## Raw data
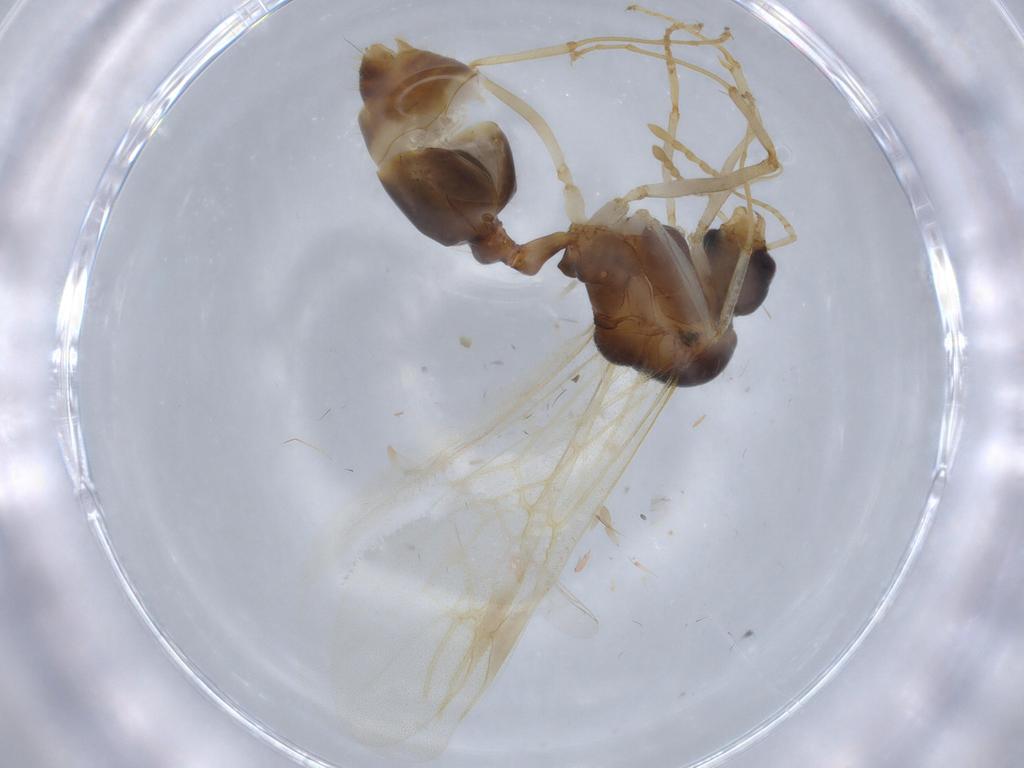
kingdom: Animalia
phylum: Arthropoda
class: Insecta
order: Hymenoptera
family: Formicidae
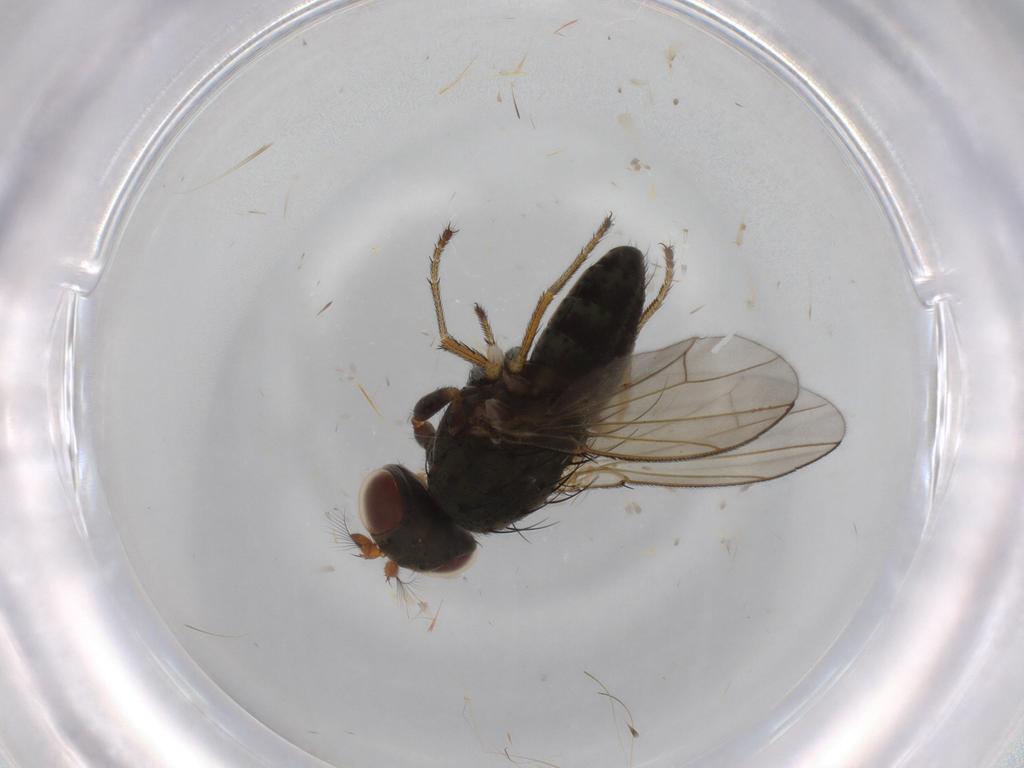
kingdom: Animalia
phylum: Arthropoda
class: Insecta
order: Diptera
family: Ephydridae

...

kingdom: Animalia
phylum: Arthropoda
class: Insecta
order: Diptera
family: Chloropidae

## Task
Copy the entries verbatim, starting at the line that contains "order: Hymenoptera" and ending at the line that contains "family: Ephydridae", both lines included. Leave the pictures out.

## Final result
order: Hymenoptera
family: Formicidae
kingdom: Animalia
phylum: Arthropoda
class: Insecta
order: Diptera
family: Ephydridae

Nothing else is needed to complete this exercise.